- Problem description -
Pull each line holding "event" out of the entries below.

-------- Material for this exercise

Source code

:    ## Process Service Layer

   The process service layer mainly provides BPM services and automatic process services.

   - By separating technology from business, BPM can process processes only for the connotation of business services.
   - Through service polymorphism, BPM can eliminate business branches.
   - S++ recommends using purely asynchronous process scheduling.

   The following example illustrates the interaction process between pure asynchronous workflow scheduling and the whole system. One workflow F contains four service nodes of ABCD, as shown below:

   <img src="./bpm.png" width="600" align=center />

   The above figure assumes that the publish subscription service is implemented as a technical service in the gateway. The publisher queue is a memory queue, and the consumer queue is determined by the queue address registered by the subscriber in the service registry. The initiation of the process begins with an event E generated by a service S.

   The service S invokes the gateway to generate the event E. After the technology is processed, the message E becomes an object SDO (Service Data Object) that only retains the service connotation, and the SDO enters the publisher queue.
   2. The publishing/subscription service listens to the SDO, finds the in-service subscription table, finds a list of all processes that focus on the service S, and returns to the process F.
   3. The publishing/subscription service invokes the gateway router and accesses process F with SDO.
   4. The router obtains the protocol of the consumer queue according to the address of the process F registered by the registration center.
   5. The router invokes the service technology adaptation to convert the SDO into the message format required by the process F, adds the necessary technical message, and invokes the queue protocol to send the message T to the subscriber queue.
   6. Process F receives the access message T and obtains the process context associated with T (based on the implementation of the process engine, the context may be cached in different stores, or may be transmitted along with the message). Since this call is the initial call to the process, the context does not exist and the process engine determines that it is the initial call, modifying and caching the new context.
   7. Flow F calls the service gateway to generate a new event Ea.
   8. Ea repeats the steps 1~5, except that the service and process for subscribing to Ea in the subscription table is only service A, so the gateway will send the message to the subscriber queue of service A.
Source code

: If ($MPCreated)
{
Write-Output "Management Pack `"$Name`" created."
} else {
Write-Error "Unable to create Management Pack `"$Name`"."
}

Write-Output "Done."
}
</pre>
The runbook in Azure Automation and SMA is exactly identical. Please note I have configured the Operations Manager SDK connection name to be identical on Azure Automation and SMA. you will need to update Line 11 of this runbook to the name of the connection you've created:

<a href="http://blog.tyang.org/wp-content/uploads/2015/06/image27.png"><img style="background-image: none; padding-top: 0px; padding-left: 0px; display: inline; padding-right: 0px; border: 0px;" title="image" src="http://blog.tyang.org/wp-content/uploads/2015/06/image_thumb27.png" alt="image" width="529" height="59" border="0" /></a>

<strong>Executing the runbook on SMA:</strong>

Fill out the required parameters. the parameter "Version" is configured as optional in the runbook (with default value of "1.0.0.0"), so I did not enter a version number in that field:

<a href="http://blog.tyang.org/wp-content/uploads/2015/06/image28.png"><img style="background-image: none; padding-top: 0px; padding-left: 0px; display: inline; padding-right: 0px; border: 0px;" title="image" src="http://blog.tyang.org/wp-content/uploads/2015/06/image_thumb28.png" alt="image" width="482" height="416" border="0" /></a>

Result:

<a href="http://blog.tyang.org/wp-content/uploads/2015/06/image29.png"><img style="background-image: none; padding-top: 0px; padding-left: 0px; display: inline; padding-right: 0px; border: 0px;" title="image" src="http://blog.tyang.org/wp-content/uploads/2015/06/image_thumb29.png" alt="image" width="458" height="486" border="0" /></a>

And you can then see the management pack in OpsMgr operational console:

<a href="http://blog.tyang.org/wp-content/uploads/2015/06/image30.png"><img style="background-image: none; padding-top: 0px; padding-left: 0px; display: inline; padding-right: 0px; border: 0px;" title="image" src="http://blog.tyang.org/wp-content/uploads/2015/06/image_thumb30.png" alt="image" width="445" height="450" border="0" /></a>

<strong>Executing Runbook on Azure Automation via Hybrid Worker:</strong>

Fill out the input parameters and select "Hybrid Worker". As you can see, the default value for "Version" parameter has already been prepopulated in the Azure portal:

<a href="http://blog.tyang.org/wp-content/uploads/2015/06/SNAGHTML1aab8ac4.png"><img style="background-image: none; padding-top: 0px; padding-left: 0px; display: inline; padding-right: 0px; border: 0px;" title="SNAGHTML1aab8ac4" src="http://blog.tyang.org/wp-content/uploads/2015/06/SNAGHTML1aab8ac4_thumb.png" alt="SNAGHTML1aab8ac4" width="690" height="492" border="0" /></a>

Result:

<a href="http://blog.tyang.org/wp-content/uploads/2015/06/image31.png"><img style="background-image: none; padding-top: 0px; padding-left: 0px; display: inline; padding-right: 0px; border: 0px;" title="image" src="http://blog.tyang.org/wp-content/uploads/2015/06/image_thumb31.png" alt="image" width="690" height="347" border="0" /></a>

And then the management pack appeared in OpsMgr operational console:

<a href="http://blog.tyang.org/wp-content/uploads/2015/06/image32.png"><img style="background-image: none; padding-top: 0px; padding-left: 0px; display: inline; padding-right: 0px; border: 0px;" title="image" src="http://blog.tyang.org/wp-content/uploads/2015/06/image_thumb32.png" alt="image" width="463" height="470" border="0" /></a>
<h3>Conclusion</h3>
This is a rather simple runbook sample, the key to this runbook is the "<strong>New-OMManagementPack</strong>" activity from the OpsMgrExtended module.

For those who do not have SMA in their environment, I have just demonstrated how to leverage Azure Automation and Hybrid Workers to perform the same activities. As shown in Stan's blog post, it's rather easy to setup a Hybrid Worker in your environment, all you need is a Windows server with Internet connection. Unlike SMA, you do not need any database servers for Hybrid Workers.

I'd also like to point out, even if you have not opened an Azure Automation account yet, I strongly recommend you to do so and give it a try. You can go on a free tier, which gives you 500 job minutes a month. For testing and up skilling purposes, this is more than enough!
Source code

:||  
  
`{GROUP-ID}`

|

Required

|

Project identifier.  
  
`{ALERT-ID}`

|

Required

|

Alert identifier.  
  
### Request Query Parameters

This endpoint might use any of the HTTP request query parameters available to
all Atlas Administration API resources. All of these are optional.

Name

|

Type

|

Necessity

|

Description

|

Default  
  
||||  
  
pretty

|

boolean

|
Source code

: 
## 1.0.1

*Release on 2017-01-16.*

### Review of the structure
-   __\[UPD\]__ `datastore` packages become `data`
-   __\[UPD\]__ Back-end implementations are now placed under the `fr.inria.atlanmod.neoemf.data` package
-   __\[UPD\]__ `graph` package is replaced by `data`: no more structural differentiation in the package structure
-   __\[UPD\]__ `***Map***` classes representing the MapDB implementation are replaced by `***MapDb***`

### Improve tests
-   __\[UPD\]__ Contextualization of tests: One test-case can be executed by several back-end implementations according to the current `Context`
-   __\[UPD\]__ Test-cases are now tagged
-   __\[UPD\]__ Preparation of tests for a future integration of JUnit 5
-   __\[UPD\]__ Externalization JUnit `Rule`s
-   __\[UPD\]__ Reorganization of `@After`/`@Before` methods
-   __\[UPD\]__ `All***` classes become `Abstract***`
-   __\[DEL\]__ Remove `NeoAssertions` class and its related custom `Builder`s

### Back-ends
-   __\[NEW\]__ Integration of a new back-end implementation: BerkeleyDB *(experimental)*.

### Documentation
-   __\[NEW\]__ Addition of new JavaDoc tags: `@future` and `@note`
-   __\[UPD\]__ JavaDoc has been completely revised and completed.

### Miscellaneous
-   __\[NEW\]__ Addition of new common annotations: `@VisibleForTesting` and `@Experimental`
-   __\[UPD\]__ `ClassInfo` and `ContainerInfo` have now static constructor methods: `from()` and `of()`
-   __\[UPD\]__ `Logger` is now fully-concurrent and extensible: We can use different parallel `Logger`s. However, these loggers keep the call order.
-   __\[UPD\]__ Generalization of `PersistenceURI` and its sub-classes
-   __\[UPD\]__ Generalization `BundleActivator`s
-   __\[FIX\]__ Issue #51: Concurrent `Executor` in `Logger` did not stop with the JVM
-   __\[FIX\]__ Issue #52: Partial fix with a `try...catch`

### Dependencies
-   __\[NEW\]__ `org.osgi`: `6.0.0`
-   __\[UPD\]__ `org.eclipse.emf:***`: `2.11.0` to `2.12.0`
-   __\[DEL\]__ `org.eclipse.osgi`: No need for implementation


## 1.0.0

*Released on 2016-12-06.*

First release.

----------------

- Answer space -
   The above figure assumes that the publish subscription service is implemented as a technical service in the gateway. The publisher queue is a memory queue, and the consumer queue is determined by the queue address registered by the subscriber in the service registry. The initiation of the process begins with an event E generated by a service S.
   The service S invokes the gateway to generate the event E. After the technology is processed, the message E becomes an object SDO (Service Data Object) that only retains the service connotation, and the SDO enters the publisher queue.
   7. Flow F calls the service gateway to generate a new event Ea.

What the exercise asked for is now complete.